L’eterno e il tempo: una grande mostra ai Musei San Domenico a Forlì
di Giuseppe MASSIMINI
L’eterno e il tempo, Una grande mostra, ai Musei San Domenico a Forlì, ripercorre uno dei periodi più avvincenti della storia dell’arte tra Michelangelo e Caravaggio
Dall’ultimo tramonto del Rinascimento al nuovo orizzonte dell’età barocca. A ripercorrere questo straordinario periodo, tra i più avvincenti e stimolanti della storia dell’arte, è oggi la mostra “L’eterno e il tempo tra Michelangelo e Caravaggio” aperta a Forlì, fino al 17 giugno, nei Musei S. Domenico. Una rassegna ambiziosa. Unica e grandiosa allo stesso tempo che si avvale, per la prima volta, anche di una seconda e nuova cornice espositiva, l’ex chiesa conventuale di S. Giacomo Apostolo recentemente ristrutturata. Sono circa 200 le opere esposte tra dipinti, sculture, incisioni, disegni, arazzi e arredi sacri ma, anche libri e manoscritti selezionati da un prestigioso comitato di curatori formato da Antonio Paolucci, Andrea Bacchi, Daniele Benati, Paolo Refice, Ulisse Tramonti; Direzione Generale Gianfranco Brunelli (Catalogo, Silvana Editoriale). Capitolo dopo capitolo si documenta, in 13 sezioni, gli anni che idealmente intercorrono tra il Sacco di Roma (1527) e la morte di Caravaggio (1610); tra l’avvio della Riforma protestante (1517-1520) e il Concilio di Trento (1545-1563); tra il Giudizio universale di Michelangelo (1541) e il Sidereus Nuncius di Gallileo (1610), avvio della nostra modernità.

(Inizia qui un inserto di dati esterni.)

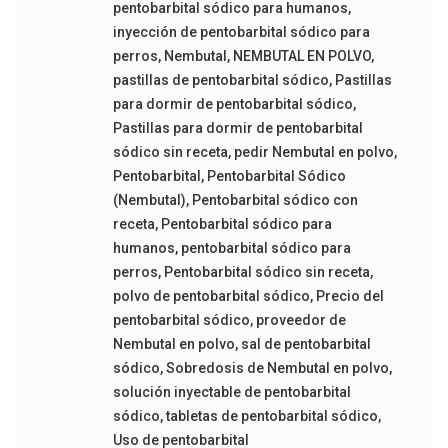
pentobarbital sódico para humanos
,
inyección de pentobarbital sódico para
perros
,
Nembutal
,
NEMBUTAL EN POLVO
,
pastillas de pentobarbital sódico
,
Pastillas
para dormir de pentobarbital sódico
,
Pastillas para dormir de pentobarbital
sódico sin receta
,
pedir Nembutal en polvo
,
Pentobarbital
,
Pentobarbital Sódico
(Nembutal)
,
Pentobarbital sódico con
receta
,
Pentobarbital sódico para
humanos
,
pentobarbital sódico para
perros
,
Pentobarbital sódico sin receta
,
polvo de pentobarbital sódico
,
Precio del
pentobarbital sódico
,
proveedor de
Nembutal en polvo
,
sal de pentobarbital
sódico
,
Sobredosis de Nembutal en polvo
,
solución inyectable de pentobarbital
sódico
,
tabletas de pentobarbital sódico
,
Uso de pentobarbital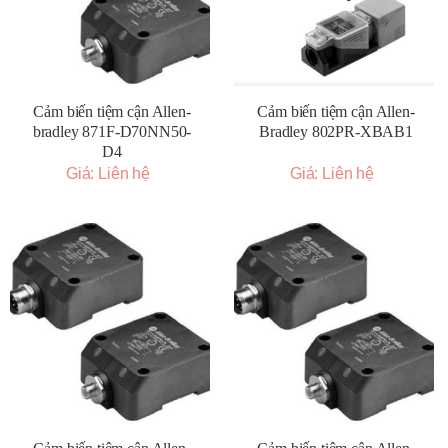
Cảm biến tiệm cận Allen-
Cảm biến tiệm cận Allen-
bradley 871F-D70NN50-
Bradley 802PR-XBAB1
D4
Giá: Liên hệ
Giá: Liên hệ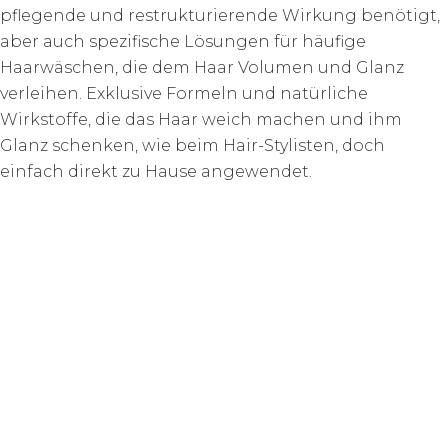
pflegende und restrukturierende Wirkung benötigt,
aber auch spezifische Lösungen für häufige
Haarwäschen, die dem Haar Volumen und Glanz
verleihen. Exklusive Formeln und natürliche
Wirkstoffe, die das Haar weich machen und ihm
Glanz schenken, wie beim Hair-Stylisten, doch
einfach direkt zu Hause angewendet.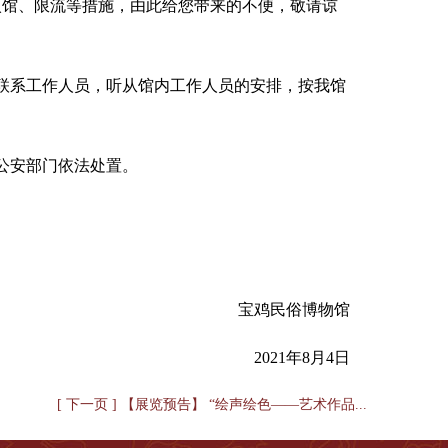
制入馆、限流等措施，由此给您带来的不便，敬请谅
联系工作人员，听从馆内工作人员的安排，按我馆
公安部门依法处置。
宝鸡民俗博物馆
2021年8月4日
[ 下一页 ] 【展览预告】 “绘声绘色——艺术作品...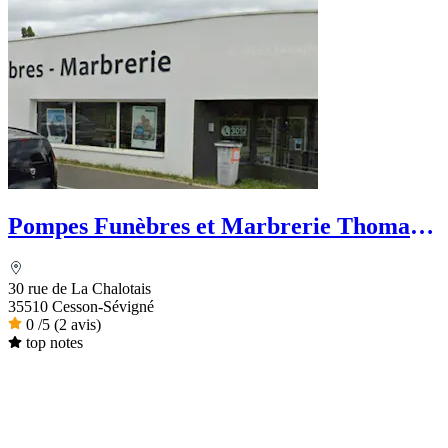
Pompes Funèbres et Marbrerie Thomas
Deroy - Dignité Funéraire
30 rue de La Chalotais
35510 Cesson-Sévigné
0
/5
(2 avis)
top notes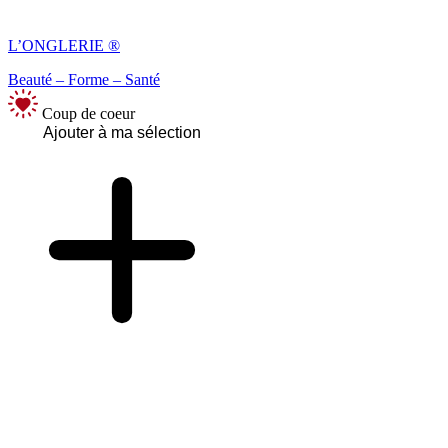
L’ONGLERIE ®
Beauté – Forme – Santé
Coup de coeur
Ajouter à ma sélection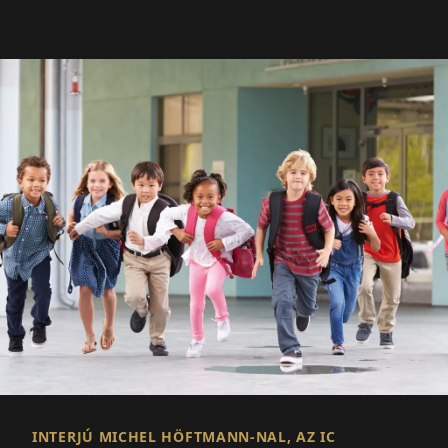
INTERJÚ MICHEL HÖFTMANN-NAL, AZ IC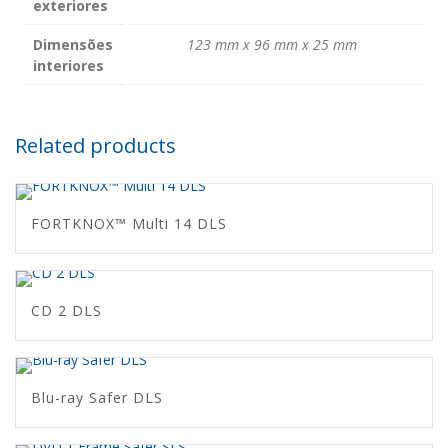
exteriores
Dimensões
123 mm x 96 mm x 25 mm
interiores
Related products
FORTKNOX™ Multi 14 DLS
CD 2 DLS
Blu-ray Safer DLS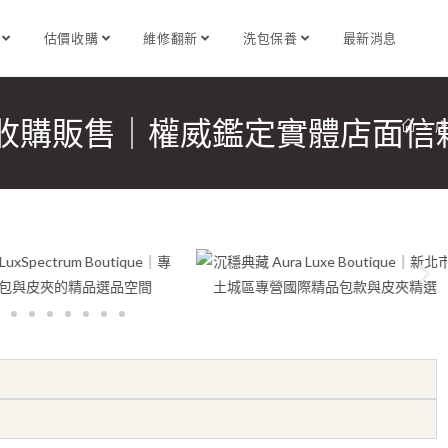
識
估價收購
維修翻新
洗包保養
最新消息
收購販售｜權威鑑定實體店面信
>
店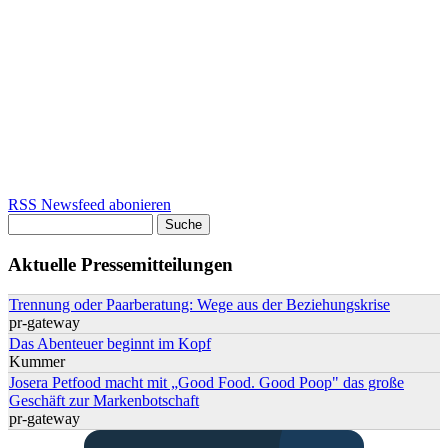
RSS Newsfeed abonieren
Suche
Suchformular
Aktuelle Pressemitteilungen
Trennung oder Paarberatung: Wege aus der Beziehungskrise
pr-gateway
Das Abenteuer beginnt im Kopf
Kummer
Josera Petfood macht mit „Good Food. Good Poop" das große
Geschäft zur Markenbotschaft
pr-gateway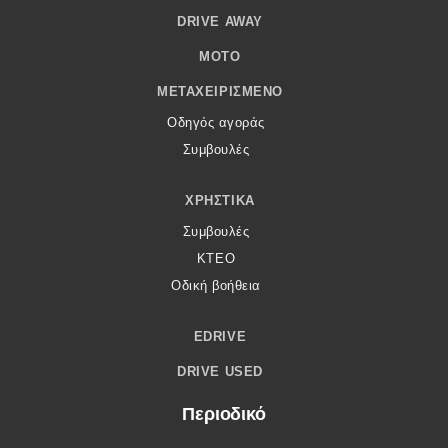
DRIVE AWAY
MOTO
ΜΕΤΑΧΕΙΡΙΣΜΈΝΟ
Οδηγός αγοράς
Συμβουλές
ΧΡΗΣΤΙΚΆ
Συμβουλές
ΚΤΕΟ
Οδική βοήθεια
EDRIVE
DRIVE USED
Περιοδικό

La prima sezione si sofferma sulla rappresentazione del sacro prima dell’apertura del Concilio di Trento. A documentare questo spaccato che per gli storici dell’arte va sotto il nome di manierismo, pittori eccezionali come Sebastiano Del Piombo, Pontorno, Domenico Beccafumi e Rosso Fiorentino. A dominare questa sezione uno degli arazzi di Raffaello, eseguito su suo disegno da manifatture fiamminghe per decorare le pareti della Cappella Sistina in Vaticano e il calco della seconda versione del Cristo risorto di Michelangelo per Santa Maria sopra Minerva a Roma, accanto al marmo della prima versione. Nelle sezioni successive una scelta di lavori di altri grandi artisti che hanno attraversato il Cinquecento. Dall’iconografia sacra dei marchigiani Federico Zuccari, formatosi nella Roma di metà Cinquecento e di Federico Barocci che non lasciò mai l’amata Urbino, ai tumultuosi esordi di Annibale e Ludovico Carracci a Bologna, seconda capitale dello stato della chiesa. Infatti, la crisi del manierismo alla fine del ‘500 trovò un’articolata e valida risposta nella pittura dei Carracci capace di comunicare sentimenti religiosi di natura popolare. Da contraltare “L’arte senza tempo a Roma” caratterizzata proprio dalla pittura di soggetto religioso di Scipione Pulzone e Giuseppe Valeriano. L’undicesima sezione è dedicata allo studio della natura tra arte e scienza, un aspetto non poco importante nella cultura tardo-cinquecentesca che contribuirà ad approfondire la carica naturalistica e popolare della poetica caravaggesca che, nella mostra, trova un riscontro esemplare nella tela “Ragazzo morso da ramarro”, dipinta da Caravaggio nel 1594-1595. Caravaggio arriva a Roma dalla Lombardia intorno al 1595 e apre le porte ad un linguaggio nuovo, di narrazione religiosa, facendo appello all’esperienza quotidiana. La pittura acquistava nuovi elementi espressivi e le luci e le ombre diventarono elementi fondamentali del nuovo corso pittorico. La visione moderna di Caravaggio colpì anche i protagonisti della pittura europea, Rembrandt, Velasques e il giovane Rubens, testimone della fioritura barocca a Roma che chiude, con la “Adorazione dei pastori” della Pinacoteca Civica di Fermo, la splendida e irripetibile rassegna.